> Posted by Rani Deshpande, YouthSave Project Director, Save the Children
Two big financial inclusion gatherings in Europe a few weeks ago turned up the volume on bringing more people into the formal financial system — safely, meaningfully, and fast. With big trends poised to change the financial inclusion landscape, how can we harness them to expand savings opportunities for young people?
In London, the FI2020 convening brought together a who’s-who of leaders from the worlds of politics, banking, and microfinance as a culmination of the 18-month “roadmap to financial inclusion” process led by CFI. Discussions here centered largely on the biggest disruptive trends ensuring that, to paraphrase one speaker, financial inclusion will change more in the next 7 years than it has in the last 30. The comment reflects the general tone of the conversation, which was one of impatience or perhaps anticipation at this “inflection moment” created by the convergence of technological development and market dynamics.
According to CFI’s “Mapping the Invisible Market” study, the income of the bottom 40 percent of the world’s low- and middle-income economies will grow from $3 trillion to $5.8 trillion from 2010 to 2020. At the same time, other panelists pointed out that access to information (through mobile phones), the use of big data, and customer-centricity are creating game-changing new ways to reach and serve poor customers. In order to take advantage of this opportunity, one panelist urged the audience to “stop ‘innovating’ and start listening to clients” or to keep innovation “brain-dead” simple so that it can easily scale (critical given generally thin margins for BoP services). Usage, as opposed to access, was also highlighted as the new frontier of inclusion, with almost 50 percent of adults possessing accounts but only 7 percent in the developing world using them actively (> 2 transactions per month).
YouthSave and others in the field have long subscribed to customer-centricity principles, in many cases introducing partners to market research that involves target clients firsthand. And certainly there has been much discussion about the potential of mobile phones, but as the New America Foundation has written, also many challenges to really making this technology work for youth. Now, we also have a growing set of “big data” of our own: the Center for Social Development at Washington University in St. Louis’ Saving Demand Assessment (SDA) database, which we’ve highlighted the latest findings from in our recent blog series.

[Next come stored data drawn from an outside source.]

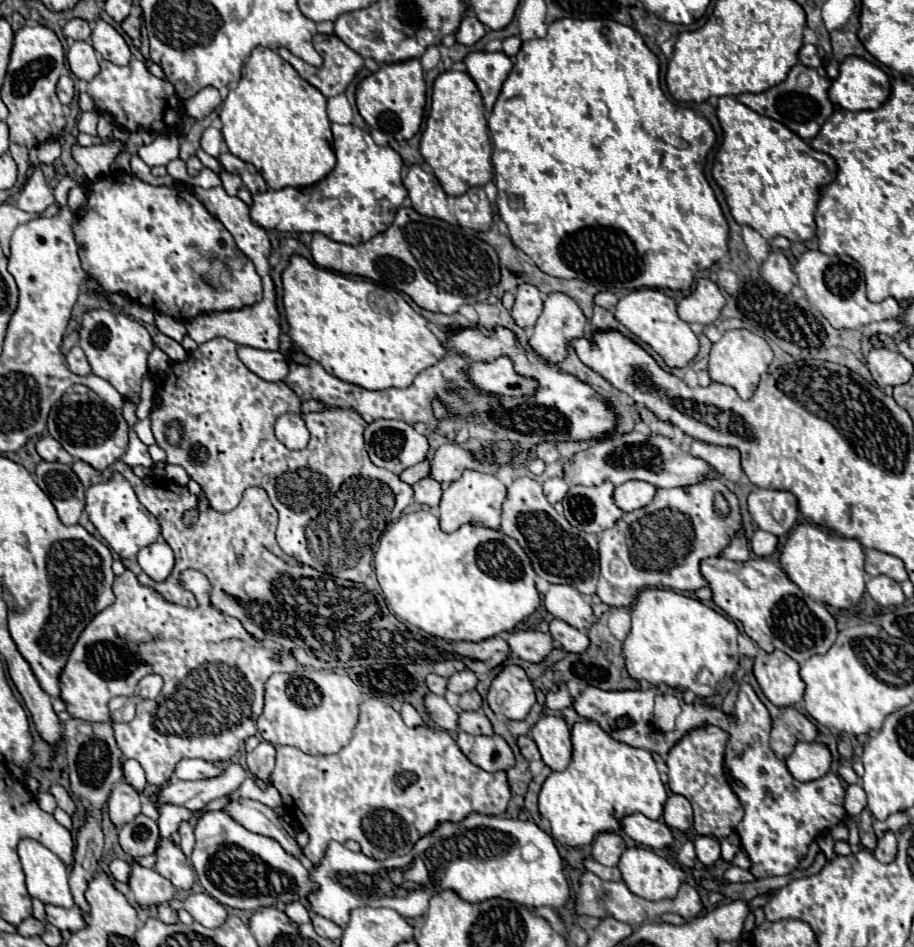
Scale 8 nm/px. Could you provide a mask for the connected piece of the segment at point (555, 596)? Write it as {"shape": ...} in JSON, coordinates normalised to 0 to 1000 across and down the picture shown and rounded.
{"shape":[[[603,618],[596,626],[596,643],[607,652],[633,666],[642,666],[651,658],[647,639],[625,618]]]}

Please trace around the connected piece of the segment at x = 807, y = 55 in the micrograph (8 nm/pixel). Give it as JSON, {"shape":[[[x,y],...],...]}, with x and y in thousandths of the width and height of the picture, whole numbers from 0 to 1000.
{"shape":[[[879,48],[874,54],[874,62],[883,71],[896,71],[898,69],[898,60],[896,60],[892,48]]]}

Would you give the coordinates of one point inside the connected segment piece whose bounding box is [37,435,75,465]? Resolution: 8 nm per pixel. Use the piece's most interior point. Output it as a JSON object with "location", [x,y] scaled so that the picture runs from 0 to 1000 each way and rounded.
{"location":[56,475]}

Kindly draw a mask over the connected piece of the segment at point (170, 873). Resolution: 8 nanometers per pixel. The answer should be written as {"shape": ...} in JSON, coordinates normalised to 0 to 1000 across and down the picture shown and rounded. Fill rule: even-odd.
{"shape":[[[185,886],[174,888],[170,920],[174,924],[178,924],[181,928],[185,928],[191,939],[207,941],[211,937],[211,932],[213,932],[213,924],[211,924],[207,907]]]}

One of the recent SDA findings is that for both uptake and usage, how kids learned about and accessed their accounts was far more important than who they were. This echoed a key point made at the second convening, the Global Policy Research Symposium to Advance Financial Literacy. Here, Sheldon Garon provided a fascinating overview of the role that school banking, which combines financial education with actual money management, has historically played in promoting youth financial capability. According to Garon, the most successful school banks achieved universal coverage, often by involving postal or national savings banks willing to handle small transactions. While these systems were once common around the world, the complexities of managing postal banks and growing competition in the banking industry have rendered them a rare phenomenon. How ironic that we at YouthSave find ourselves coming back to a very similar combination of mechanisms to achieve maximum outreach to young people.
The bigger question, then, may be how to use the big financial inclusion disrupters to, in Garon’s words, “update the school bank”. Insights from youth-inclusive market research and the SDA can guide us on what young people want in savings products and how they actually use them. And several of our partner banks are currently working on ways to not only bring the school bank into the 21st century, but go beyond schools as well. If we can crack that nut, then youth savers could not only be beneficiaries of financial inclusion disruption, but a key vector of it as well.